Pour l’exposé des moyens des parties il convient de se référer à leurs écritures susvisées conformément aux dispositions de l’article 455 du code de procédure civile.
SUR CE, LA COUR
L’article 906-2, alinéa 1er, du code de procédure civile dispose qu’à peine de caducité de la déclaration d’appel, relevée d’office par ordonnance du président de la chambre saisie ou du magistrat désigné par le premier président, l’appelant dispose d’un délai de deux mois à compter de la réception de l’avis de fixation de l’affaire à bref délai pour remettre ses conclusions au greffe.
Le dernier alinéa de ce texte énonce qu’en cas de force majeure, constituée par une circonstance non imputable au fait de la partie et qui revêt pour elle un caractère insurmontable, le président de la chambre saisie ou du magistrat désigné par le premier président peut, à la demande d’une partie, écarter l’application des sanctions prévues au présent article.
L’appelante fait état de difficultés techniques rencontrées avec le RPVA et survenues depuis le 6 juin 2025 en fin de journée, date à laquelle ses conclusions étaient prêtes, qu’elle n’est parvenue à résoudre que le 12 juin suivant, ce qui l’a empêchée de déposer ses conclusions d’appel dans le délai de deux mois imparti.
Il convient d’abord de relever que l’avis de fixation ayant été adressé par le greffe le 7 avril 2025, l’appelant disposait d’un délai de deux mois à compter de cette date pour remettre ses conclusions à la cour et les notifier à l’intimé. Par application de l’article 642 du code de procédure civile, ce délai expirait le 10 juin 2025 à minuit, le 7 juin étant un samedi, le 8 juin un dimanche et le 9 juin le lundi de Pentecôte, jour férié.
Comme l’a dit le premier juge, s’il ne saurait être reproché à l’appelante d’avoir attendu le 6 juin 2025 pour transmettre ses conclusions dès lors qu’elle disposait d’un délai expirant le 10 juin 2025 (et non le 9 juin) à minuit pour conclure, conformément aux dispositions de l’article 930-1 du code de procédure civile elle avait la possibilité de les remettre au greffe sur support papier, ce qu’elle n’a pas fait, la cour observant qu’elle disposait pour ce faire de toute la journée du 10 juin.

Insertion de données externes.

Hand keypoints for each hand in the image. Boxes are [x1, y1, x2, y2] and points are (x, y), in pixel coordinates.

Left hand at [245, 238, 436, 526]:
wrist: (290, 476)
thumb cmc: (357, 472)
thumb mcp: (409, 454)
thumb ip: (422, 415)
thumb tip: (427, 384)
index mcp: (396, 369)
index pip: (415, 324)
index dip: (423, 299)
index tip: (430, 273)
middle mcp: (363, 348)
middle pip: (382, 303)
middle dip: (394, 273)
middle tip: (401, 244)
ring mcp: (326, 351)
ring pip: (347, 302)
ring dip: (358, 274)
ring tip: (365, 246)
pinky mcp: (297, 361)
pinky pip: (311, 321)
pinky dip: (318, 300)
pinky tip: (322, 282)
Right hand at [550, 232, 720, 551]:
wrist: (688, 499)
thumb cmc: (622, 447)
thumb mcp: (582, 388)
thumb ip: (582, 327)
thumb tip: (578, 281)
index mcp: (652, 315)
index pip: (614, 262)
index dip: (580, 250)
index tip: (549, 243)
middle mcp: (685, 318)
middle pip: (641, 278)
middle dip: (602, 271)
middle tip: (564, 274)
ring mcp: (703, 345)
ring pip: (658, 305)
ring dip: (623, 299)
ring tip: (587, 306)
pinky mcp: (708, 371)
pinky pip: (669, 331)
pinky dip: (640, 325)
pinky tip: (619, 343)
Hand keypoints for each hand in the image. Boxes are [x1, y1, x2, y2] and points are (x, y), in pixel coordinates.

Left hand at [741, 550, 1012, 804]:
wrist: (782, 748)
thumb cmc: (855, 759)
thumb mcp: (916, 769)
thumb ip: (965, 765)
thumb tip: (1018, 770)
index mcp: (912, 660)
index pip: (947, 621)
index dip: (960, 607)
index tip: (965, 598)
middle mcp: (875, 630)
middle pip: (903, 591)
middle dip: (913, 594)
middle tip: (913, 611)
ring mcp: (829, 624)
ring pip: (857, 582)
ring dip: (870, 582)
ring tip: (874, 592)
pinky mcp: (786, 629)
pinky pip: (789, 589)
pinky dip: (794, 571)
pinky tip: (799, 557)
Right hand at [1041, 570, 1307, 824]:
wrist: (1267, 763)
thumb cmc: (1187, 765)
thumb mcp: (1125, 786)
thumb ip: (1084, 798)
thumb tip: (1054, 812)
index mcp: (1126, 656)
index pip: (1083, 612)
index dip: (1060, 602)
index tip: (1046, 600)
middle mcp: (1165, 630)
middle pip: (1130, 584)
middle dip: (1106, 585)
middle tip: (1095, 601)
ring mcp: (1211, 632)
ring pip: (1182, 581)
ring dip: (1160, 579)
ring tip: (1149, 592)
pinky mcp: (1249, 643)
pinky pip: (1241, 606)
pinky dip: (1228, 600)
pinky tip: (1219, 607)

Comme le relève l’intimé, l’appelante avait aussi la possibilité de solliciter, en application de l’avant dernier aliéna de l’article 906-2 du code de procédure civile, le rallongement du délai pour remettre ses conclusions le temps de trouver une solution au dysfonctionnement technique qu’elle rencontrait, ce qu’elle n’a pas fait non plus.

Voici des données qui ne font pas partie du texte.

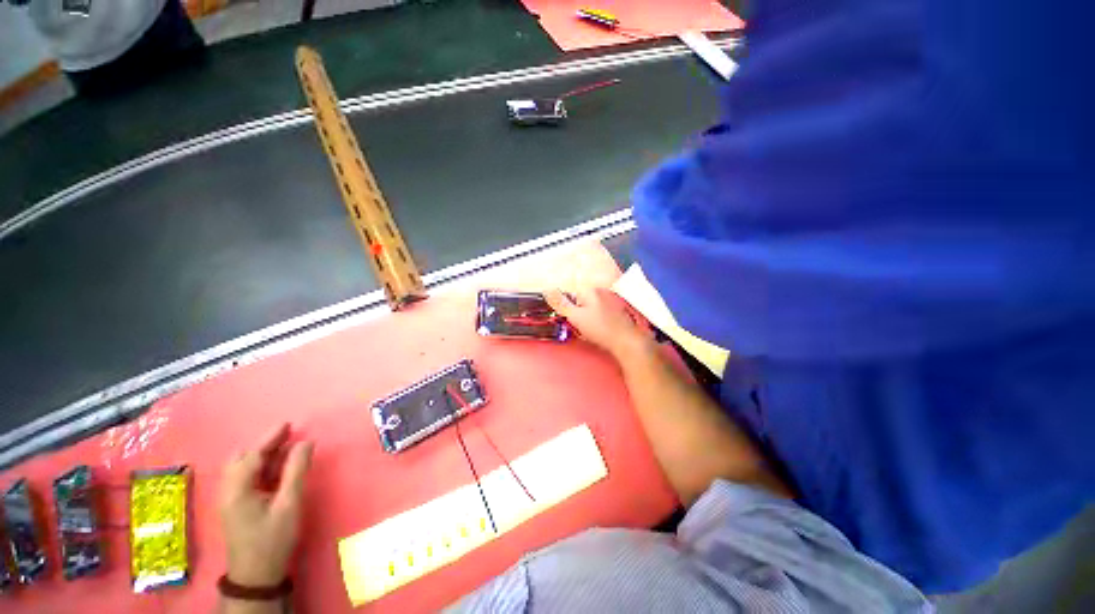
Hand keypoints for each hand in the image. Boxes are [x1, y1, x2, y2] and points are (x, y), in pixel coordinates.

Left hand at [219, 424, 313, 586]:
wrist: (257, 577)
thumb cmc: (273, 539)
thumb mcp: (289, 504)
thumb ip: (296, 471)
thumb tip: (306, 442)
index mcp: (237, 490)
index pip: (252, 456)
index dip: (270, 438)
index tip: (288, 424)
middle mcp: (228, 492)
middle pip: (243, 459)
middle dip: (265, 445)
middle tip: (289, 436)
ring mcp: (230, 501)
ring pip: (243, 469)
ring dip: (263, 456)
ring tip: (286, 449)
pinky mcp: (236, 508)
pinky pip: (247, 479)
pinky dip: (262, 468)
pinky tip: (278, 469)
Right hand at [544, 288, 651, 358]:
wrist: (627, 341)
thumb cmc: (600, 328)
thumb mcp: (576, 316)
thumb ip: (560, 303)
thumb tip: (546, 289)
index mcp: (589, 290)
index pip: (568, 294)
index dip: (564, 307)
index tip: (565, 319)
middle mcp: (599, 291)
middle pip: (578, 300)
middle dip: (574, 313)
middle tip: (578, 326)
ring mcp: (608, 300)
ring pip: (587, 308)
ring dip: (583, 318)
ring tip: (588, 330)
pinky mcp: (614, 311)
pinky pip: (597, 313)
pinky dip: (594, 320)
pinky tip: (597, 330)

C’est donc à bon droit que la présidente de la chambre 1-8 a prononcé la caducité de la déclaration d’appel de la société Compétence Immo.
La requête en déféré sera rejetée.
La demande de dommages et intérêts formée à titre reconventionnel par l’intimé sera rejetée, les circonstances n’établissant pas la commission par la société Compétence Immo d’une faute ayant fait dégénéré en abus l’exercice du recours dont elle disposait à l’encontre l’ordonnance de caducité de sa déclaration d’appel, étant observé que n’ayant pas comparu en première instance elle ne pouvait plus défendre à l’action que par la voie de l’appel.
Partie perdante, la société Compétence Immo sera condamnée aux dépens de l’instance en déféré et à payer à M. [U], en application de l’article 700 du code de procédure civile, la somme de 1.500 euros au titre des frais irrépétibles qu’il a dû exposer et qu’il serait inéquitable de laisser à sa charge.
PAR CES MOTIFS
Rejette la requête en déféré,
Condamne la société Compétence Immo aux dépens de l’instance en déféré,
La condamne à payer à M. [U] la somme de 1.500 euros en application de l’article 700 du code de procédure civile.